Correlation Analysis

Correlation analysis is a statistical technique used to measure the strength and direction of the relationship between two or more variables. Karl Pearson’s Coefficient of Correlation, often referred to simply as Pearson’s correlation coefficient (r), is one of the most widely used methods for quantifying the correlation between two continuous variables. The Rank Method, on the other hand, is used to calculate correlation when the data is in the form of ranks or ordinal data.

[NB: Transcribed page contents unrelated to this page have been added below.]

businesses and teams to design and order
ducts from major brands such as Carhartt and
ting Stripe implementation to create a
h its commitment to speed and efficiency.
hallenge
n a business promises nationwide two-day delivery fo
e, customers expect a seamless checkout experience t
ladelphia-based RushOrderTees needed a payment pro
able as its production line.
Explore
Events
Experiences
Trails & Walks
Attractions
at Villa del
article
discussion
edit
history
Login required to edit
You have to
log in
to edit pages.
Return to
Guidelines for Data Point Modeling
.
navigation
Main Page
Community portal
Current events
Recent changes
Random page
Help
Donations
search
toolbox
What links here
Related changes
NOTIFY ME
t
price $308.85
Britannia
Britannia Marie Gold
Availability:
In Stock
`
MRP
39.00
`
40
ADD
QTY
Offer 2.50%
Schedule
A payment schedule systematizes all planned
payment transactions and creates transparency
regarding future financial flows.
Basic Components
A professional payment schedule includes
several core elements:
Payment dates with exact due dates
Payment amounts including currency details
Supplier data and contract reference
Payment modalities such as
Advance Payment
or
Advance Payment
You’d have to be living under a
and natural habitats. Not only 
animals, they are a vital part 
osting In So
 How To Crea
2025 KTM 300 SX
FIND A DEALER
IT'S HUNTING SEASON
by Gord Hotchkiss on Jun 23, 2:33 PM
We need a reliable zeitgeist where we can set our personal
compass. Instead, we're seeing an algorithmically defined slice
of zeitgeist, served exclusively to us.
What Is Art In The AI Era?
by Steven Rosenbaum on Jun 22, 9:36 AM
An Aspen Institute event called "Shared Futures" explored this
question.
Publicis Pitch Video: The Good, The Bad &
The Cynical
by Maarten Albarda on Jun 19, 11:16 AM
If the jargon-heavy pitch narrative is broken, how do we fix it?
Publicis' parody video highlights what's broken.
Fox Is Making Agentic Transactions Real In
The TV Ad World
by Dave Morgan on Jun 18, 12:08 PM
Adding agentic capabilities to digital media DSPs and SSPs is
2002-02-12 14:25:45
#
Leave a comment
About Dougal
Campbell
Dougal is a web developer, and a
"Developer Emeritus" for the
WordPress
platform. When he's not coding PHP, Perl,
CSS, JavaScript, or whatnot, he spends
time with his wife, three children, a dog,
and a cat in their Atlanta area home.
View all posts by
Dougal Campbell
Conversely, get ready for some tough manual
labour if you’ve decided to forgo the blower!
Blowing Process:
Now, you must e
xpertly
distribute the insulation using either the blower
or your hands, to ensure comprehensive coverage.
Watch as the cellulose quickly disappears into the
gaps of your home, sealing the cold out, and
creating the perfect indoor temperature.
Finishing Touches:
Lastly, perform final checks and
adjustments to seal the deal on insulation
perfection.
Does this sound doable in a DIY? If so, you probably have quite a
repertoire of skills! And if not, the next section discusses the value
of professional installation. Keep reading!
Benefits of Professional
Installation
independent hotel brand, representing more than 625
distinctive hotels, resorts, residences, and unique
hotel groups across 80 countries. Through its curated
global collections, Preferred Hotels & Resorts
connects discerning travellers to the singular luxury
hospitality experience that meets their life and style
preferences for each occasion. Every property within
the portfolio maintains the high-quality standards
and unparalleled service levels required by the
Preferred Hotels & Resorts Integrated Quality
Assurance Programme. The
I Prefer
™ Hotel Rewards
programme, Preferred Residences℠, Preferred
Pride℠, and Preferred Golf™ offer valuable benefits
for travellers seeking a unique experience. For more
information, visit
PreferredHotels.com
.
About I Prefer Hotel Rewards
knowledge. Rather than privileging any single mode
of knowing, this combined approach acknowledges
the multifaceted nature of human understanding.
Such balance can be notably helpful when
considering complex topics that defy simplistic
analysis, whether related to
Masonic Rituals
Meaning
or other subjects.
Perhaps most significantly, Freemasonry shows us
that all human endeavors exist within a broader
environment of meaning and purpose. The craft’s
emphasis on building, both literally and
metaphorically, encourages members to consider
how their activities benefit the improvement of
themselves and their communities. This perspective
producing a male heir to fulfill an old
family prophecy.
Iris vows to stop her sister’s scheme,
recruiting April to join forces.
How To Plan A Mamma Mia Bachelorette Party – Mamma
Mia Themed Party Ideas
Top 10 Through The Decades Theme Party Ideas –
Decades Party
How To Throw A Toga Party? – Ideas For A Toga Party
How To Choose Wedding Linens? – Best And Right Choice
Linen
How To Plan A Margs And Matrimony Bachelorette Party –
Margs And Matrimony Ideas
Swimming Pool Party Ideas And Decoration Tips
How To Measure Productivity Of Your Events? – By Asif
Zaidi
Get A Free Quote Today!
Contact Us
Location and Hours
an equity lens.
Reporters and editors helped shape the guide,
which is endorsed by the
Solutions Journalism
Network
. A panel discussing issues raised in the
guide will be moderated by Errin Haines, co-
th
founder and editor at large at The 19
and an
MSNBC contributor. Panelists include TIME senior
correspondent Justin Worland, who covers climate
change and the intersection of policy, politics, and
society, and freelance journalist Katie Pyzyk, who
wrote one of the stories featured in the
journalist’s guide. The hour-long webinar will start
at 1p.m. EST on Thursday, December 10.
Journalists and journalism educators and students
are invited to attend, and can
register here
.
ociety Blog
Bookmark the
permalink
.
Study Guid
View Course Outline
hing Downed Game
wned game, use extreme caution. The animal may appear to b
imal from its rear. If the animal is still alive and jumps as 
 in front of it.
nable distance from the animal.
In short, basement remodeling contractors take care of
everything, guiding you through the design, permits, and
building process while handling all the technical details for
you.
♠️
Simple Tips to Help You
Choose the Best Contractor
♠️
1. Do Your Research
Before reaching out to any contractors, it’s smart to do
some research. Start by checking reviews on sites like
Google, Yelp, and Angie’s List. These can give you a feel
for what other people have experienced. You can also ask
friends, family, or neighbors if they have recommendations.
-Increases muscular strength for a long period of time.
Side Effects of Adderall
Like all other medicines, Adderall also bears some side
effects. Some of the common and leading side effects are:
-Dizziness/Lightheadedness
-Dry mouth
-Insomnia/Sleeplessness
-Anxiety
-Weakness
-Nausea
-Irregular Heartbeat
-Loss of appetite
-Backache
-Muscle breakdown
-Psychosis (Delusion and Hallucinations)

Karl Pearson’s Coefficient of Correlation (r):

Pearson’s correlation coefficient (r) measures the linear relationship between two continuous variables, X and Y. It provides a value between -1 and 1, where:

r = 1 indicates a perfect positive linear correlation (as X increases, Y increases).
r = -1 indicates a perfect negative linear correlation (as X increases, Y decreases).
r = 0 indicates no linear correlation between X and Y.

The formula for Pearson’s correlation coefficient (r) is:

$r = \frac{n ( \sum X Y ) - ( \sum X ) ( \sum Y )}{[ n \sum X ^{2} - ( \sum X ) ^{2} ] [ n \sum Y ^{2} - ( \sum Y ) ^{2} ]}$

Where:

n is the number of data points.
Σ represents the sum.
X and Y are the individual data points for the two variables.

Pearson’s correlation coefficient is sensitive to outliers and assumes a linear relationship between the variables. It is not suitable for non-linear relationships or categorical data.

Rank Method:

The Rank Method is used when the data is in the form of ranks or ordinal data and does not meet the assumptions of Pearson’s correlation coefficient. This method is also known as Spearman’s Rank Correlation Coefficient (ρ or rs).

The Rank Method involves the following steps:

Rank the data: Assign ranks to each data point for both variables, X and Y. If there are ties (i.e., multiple data points with the same value), assign an average rank to those tied values.
Calculate the differences: For each data point, calculate the difference between the ranks of X and Y (d = rank(X) – rank(Y)).
Square the differences: Square each of the differences (d^2).
Sum the squared differences: Sum up all the squared differences.
Calculate the Rank Correlation Coefficient: Use the formula:

$ρ = 1 - \frac{6Σ d ^{2}}{n ( n ^{2} - 1 )}$

Where:

ρ (rho) is the Rank Correlation Coefficient.
Σ represents the sum.
d is the difference between ranks.
n is the number of data points.

The Rank Correlation Coefficient (ρ) provides a value between -1 and 1, similar to Pearson’s correlation coefficient. It quantifies the strength and direction of the monotonic relationship between the two variables. A positive ρ indicates a positive monotonic relationship, a negative ρ indicates a negative monotonic relationship, and ρ = 0 indicates no monotonic relationship.

The Rank Method is more robust to outliers and does not assume linearity, making it suitable for non-linear relationships or ordinal data.